Lastly, and this was not discussed in your office, I wanted to bring up your offer of having dinner at my choice of Italian restaurant in Manhattan (your terms) with you, Tom Johnstone, and Ari Yacobi if I could pull together a D3.js visualization within a set period of time. All four of us were present in the room for that offer. I’m curious why you thought I would somehow be interested in spending time with you and two married men outside of working hours instead of, for example, getting a bonus or a promotion or perhaps even a raise to meaningfully acknowledge that and all the other work I was doing for you. Would you have made the same offer to a hard-working male? Something tells me you would have thought a bonus were more appropriate. Maybe I’m wrong.
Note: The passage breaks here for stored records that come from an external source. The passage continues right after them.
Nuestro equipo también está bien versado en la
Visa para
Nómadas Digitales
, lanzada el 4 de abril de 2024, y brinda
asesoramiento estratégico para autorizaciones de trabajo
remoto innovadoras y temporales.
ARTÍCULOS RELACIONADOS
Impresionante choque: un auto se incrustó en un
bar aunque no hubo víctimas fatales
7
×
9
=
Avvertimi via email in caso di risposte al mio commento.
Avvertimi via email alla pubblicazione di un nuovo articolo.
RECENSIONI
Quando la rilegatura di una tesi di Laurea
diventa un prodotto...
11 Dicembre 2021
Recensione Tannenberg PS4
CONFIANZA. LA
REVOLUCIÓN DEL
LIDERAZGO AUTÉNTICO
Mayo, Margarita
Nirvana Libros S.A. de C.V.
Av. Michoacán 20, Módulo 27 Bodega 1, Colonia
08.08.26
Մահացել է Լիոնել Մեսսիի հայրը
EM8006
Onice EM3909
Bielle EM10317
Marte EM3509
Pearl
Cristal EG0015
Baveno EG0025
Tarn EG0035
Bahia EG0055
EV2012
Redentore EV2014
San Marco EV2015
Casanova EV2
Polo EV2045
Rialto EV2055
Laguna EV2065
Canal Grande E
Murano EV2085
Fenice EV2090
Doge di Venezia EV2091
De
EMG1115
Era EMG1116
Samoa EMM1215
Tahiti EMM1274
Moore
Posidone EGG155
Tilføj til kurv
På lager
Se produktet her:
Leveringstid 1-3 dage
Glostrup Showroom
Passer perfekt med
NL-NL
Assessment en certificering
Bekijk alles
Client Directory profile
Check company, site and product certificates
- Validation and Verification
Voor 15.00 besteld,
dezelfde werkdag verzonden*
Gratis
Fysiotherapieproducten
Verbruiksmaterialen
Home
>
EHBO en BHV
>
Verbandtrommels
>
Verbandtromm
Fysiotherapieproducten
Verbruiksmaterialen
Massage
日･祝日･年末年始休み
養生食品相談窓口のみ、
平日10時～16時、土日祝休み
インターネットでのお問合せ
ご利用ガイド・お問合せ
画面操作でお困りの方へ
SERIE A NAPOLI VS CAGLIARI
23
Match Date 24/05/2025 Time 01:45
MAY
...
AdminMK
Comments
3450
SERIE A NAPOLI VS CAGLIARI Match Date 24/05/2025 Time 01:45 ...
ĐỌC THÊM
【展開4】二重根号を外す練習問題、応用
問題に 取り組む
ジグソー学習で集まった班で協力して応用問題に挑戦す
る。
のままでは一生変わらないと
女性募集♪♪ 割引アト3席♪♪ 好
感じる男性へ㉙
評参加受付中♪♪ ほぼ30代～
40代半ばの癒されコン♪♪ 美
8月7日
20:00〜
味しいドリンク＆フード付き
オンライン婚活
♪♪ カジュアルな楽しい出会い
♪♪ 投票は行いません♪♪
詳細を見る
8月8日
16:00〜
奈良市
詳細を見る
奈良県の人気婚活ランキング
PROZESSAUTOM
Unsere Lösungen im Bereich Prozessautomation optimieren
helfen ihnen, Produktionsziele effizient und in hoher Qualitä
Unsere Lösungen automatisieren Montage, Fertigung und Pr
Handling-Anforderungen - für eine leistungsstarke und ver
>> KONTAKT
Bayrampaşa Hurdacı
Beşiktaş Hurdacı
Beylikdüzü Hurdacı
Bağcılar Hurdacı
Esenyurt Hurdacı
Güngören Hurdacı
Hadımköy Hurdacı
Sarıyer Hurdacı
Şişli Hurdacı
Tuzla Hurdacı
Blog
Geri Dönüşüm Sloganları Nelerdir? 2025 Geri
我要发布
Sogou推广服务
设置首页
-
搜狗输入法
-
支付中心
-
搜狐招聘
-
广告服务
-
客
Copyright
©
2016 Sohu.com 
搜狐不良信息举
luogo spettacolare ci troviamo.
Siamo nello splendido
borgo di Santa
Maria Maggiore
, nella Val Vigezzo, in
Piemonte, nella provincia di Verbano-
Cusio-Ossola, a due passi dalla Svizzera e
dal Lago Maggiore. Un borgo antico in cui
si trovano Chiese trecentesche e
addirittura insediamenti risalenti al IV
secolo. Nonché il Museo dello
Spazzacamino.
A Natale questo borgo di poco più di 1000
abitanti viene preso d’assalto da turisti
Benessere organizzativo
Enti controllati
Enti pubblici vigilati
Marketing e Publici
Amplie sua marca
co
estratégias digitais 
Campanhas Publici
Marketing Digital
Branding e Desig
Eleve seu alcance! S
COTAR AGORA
Anyone at Ari Yacobi’s level or under would have throttled me in the upcoming performance review — what’s that? The Tableau guy who can’t program? The one with whom you said another data scientist also cancelled all monthly calls because they’re pointless and another demonstration of an ineffective and tortuous reporting system? The one who said if he needs “serious data science” done, he goes to the one you and I discussed can’t program? Please. — so I came straight to you with the concerns bulleted above. We know how that turned out.
I think enough of my sentiment is implicit in what’s written above. I’ll end by saying that this industry, or any industry, does not have space for the kind of behavior you’ve been enabling.
Best,
REV
PS – Several people reached out to me since I quit, and it would be remiss of me not to say how much I appreciate them and miss them. You guys are great. Thank you.